IAS 19 — Distinction between curtailments and past service cost

Background

Whether plan amendments that reduce benefits are accounted for as curtailments or as negative past service costs.

In particular, they deliberated which of the following views would be in compliance with IAS 19 Employee Benefits (1998):

View A:

  • Any plan amendment should be considered in its entirety. If an impact of the amendment is to reduce the benefits for future service then the amendment meets the definition of a curtailment. IAS 19.98(e) excludes the impact of curtailments from the definition of past service cost. Therefore the full impact of any plan amendment which reduces benefits for future (and past) service should be accounted for as a curtailment.

View B:

  • Follow view A but apply this at the individual member level rather than for the plan as a whole.
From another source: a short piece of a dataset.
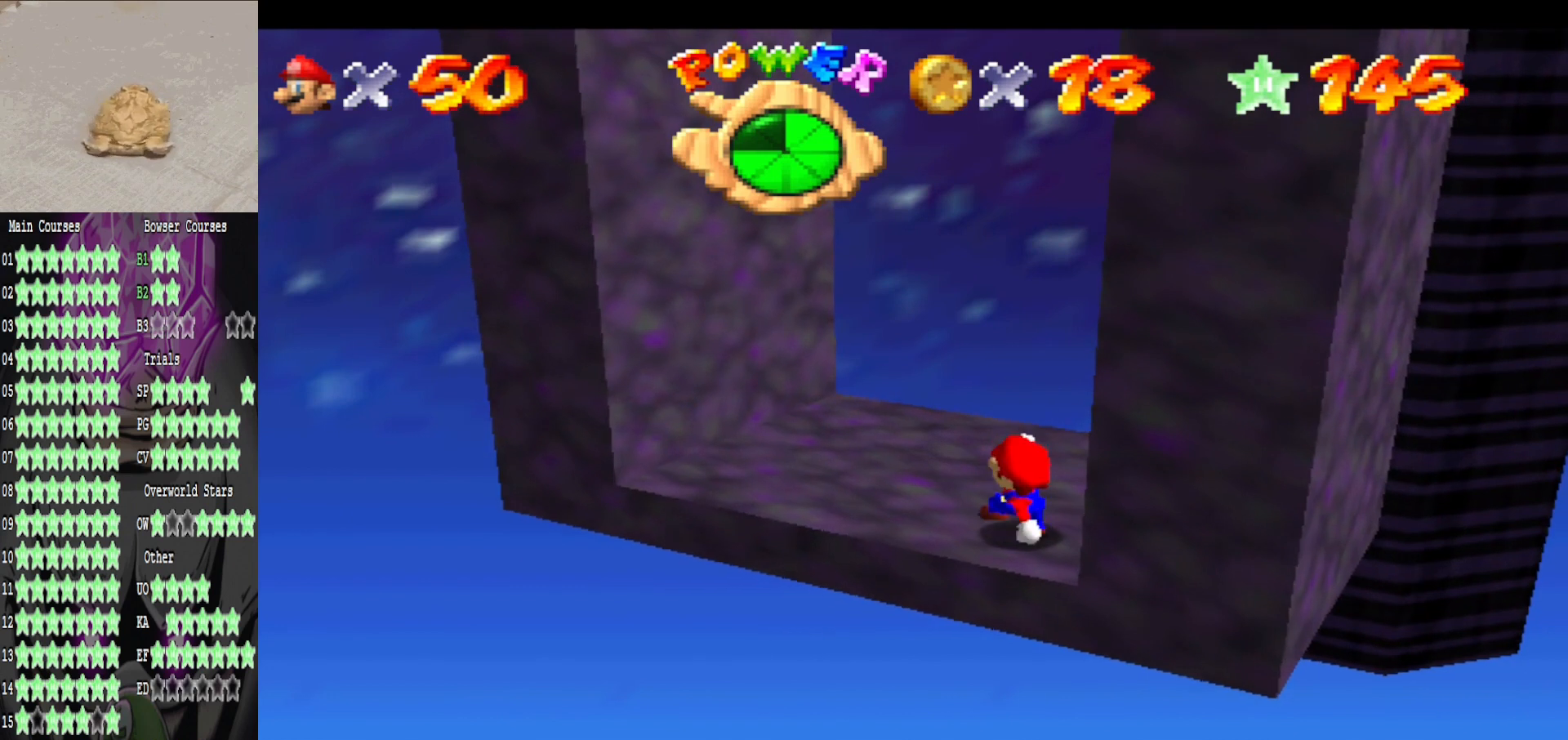
{"buttons": [], "left_stick": "center", "right_stick": "center", "events": [[280, "A", "down"], [280, "left_stick", "up-left"], [320, "A", "up"], [400, "left_stick", "center"]]}
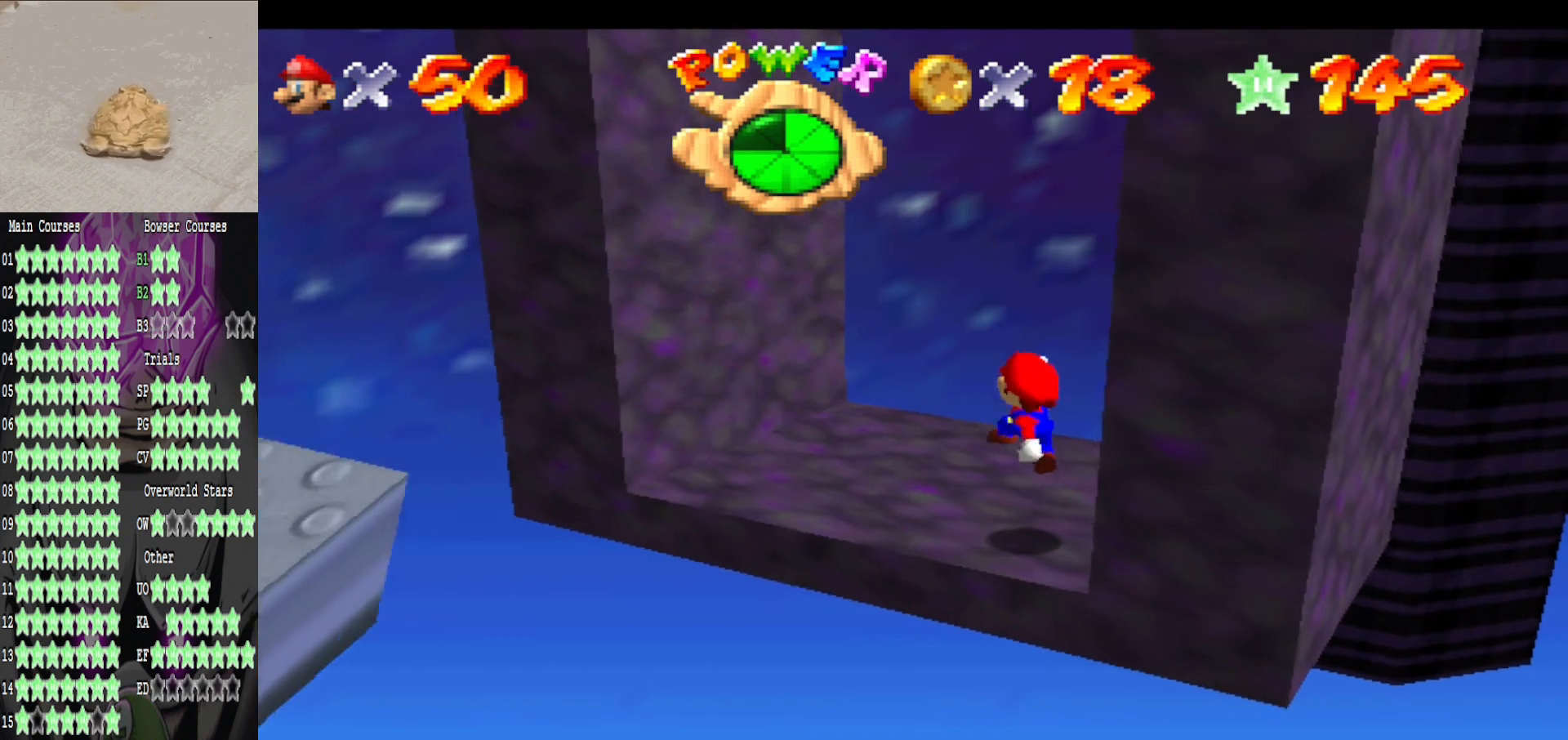
{"buttons": [], "left_stick": "up-left", "right_stick": "center", "events": [[80, "left_stick", "down-right"], [200, "left_stick", "center"], [480, "left_stick", "up-left"]]}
Therefore the impact for any retiree, terminated, or active member who has passed the date when further service leads to no material amount of further benefits (as specified in IAS 19.67(b)) should be accounted for as a negative past service cost whilst the impact for other active members should be accounted for as a curtailment.

View C:

  • The reference in IAS 19.98(e) should be read as excluding only future service impact when considering a curtailment. Therefore the impact of any plan amendment should be broken down into elements which relate to past service (for example, accrual rate) and elements which are dependent on future service (eg the impact of future salary increases included in the defined benefit obligation or the impact on the calculation of the defined benefit obligation of straight lining a benefit accrual which includes a back end load in accordance with IAS 19.67). Having bifurcated the plan amendment into mutually exclusive past and future service elements, negative past service cost or curtailment accounting treatment is applied for the respective elements.

 

Current status of the project

IFRIC removed this topic from its agenda in May 2007. The issue was dealt with as part of the IASB's 2006-2008 cycle of annual improvements.